After this registration if user clicks register via facebook again he will be redirected to facebook (if he already logged in) he automatically redirected to server route that checks if such a user has been already registered and if it is then redirect him to SPA homepage

How to correctly integrate such a workflow in my app? Note: I want to perform authentication and registration inside my Angular2 app, not on different auth server.

Answer 1

I want to perform authentication and registration inside my Angular2 app.

What you're looking for is the Implicit Grant, with Facebook as the authorization server and as the resource server. The Implicit Grant supports authorization for single page applications (such as your Angular2 App), and the Facebook Graph API supports requests for user info.

How to correctly integrate such a workflow in my app?

Since Facebook does not support OpenID Connect, you will need to use OAuth2 pseudo-authentication (which has traps to avoid). This will involve a four step process:

1. redirect the user to Facebook for login,
2. validate the redirect back from Facebook's login page and store the access token,
3. call Facebook's Graph API to request user info for the associated access token, and
4. use that user info to fill the fields in your app.

Calling the API in step three could look something like this:

FB.api('/me', (user) => { 
    console.log(user.id); // 101540562372987329832845483
    console.log(user.email); // [email protected]
    console.log(user.first_name); // Bob
});

/me is a special Graph API endpoint that "translates to the user_id of the person whose access token is currently being used to make the API calls." The endpoint then returns related user info.

Your app can use that Facebook user info to populate its client-side fields and/or its server-side database. The id is unique to your app and is NOT equivalent to the Facebook user_id; the id is a reasonable way to uniquely identify users of your app.

Four options for correctly integrating this flow into your app.

• It's probably best to follow Facebook's best practices. That is:
• use their Login with Facebook button and/or
• use their Login for the Web JavaScript SDK.
• Alternatively, use an existing OAuth2 library, e.g. satellizer.
• Or, if you want to do a lot of work, manually build your own login flow.

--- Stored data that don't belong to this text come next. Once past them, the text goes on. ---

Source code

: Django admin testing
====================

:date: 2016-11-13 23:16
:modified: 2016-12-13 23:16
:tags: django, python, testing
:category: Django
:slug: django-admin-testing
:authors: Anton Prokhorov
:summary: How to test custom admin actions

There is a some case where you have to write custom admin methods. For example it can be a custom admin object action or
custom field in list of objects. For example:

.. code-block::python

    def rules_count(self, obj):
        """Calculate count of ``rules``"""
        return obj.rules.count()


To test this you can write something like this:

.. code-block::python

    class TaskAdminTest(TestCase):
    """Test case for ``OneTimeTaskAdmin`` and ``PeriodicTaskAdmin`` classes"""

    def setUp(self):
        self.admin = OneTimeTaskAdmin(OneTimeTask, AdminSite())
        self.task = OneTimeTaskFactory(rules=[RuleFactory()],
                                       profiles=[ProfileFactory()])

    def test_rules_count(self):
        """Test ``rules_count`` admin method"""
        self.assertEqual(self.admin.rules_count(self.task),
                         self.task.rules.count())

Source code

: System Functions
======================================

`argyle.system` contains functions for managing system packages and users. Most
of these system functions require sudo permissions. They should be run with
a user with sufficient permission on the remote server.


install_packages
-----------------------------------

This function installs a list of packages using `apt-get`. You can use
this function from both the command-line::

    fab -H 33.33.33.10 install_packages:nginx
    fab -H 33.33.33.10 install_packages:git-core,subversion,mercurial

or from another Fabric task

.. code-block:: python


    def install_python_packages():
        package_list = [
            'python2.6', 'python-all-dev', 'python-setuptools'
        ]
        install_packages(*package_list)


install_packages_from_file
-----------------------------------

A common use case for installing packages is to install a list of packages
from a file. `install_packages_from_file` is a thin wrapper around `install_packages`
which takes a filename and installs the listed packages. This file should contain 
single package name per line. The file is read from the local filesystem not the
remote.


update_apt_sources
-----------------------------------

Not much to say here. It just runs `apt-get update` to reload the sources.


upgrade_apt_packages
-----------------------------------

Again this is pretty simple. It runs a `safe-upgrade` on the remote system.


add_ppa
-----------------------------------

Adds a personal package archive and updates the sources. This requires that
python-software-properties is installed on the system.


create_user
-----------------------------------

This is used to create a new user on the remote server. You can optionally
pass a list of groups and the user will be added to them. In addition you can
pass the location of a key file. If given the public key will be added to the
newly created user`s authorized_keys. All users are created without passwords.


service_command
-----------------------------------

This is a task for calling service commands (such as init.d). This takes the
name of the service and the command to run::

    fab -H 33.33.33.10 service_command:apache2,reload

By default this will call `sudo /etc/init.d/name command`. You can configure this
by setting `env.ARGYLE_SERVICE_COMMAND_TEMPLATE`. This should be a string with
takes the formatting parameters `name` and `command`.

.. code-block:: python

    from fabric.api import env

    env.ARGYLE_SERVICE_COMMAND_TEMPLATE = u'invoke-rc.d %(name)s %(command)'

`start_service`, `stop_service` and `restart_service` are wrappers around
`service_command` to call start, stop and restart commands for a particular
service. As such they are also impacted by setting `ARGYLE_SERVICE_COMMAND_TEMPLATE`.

Aside: What do you mean by OAuth2 pseudo-authentication?

OAuth2 is a pseudo-authentication scheme, because OAuth2 is NOT an authentication protocol. That is, after the user logs in, your client app receives an access token, which it uses to make a request of a protected API. In order to avoid the pitfalls, it's good to be aware of them:

1. Access tokens are NOT proof of authentication.
2. Access to a protected API is NOT proof of authentication.
3. Attackers can inject access tokens.
4. Access tokens do NOT have an audience restriction.
5. Attackers can inject invalid user info.
6. Each identity provider may have its own identity protocol.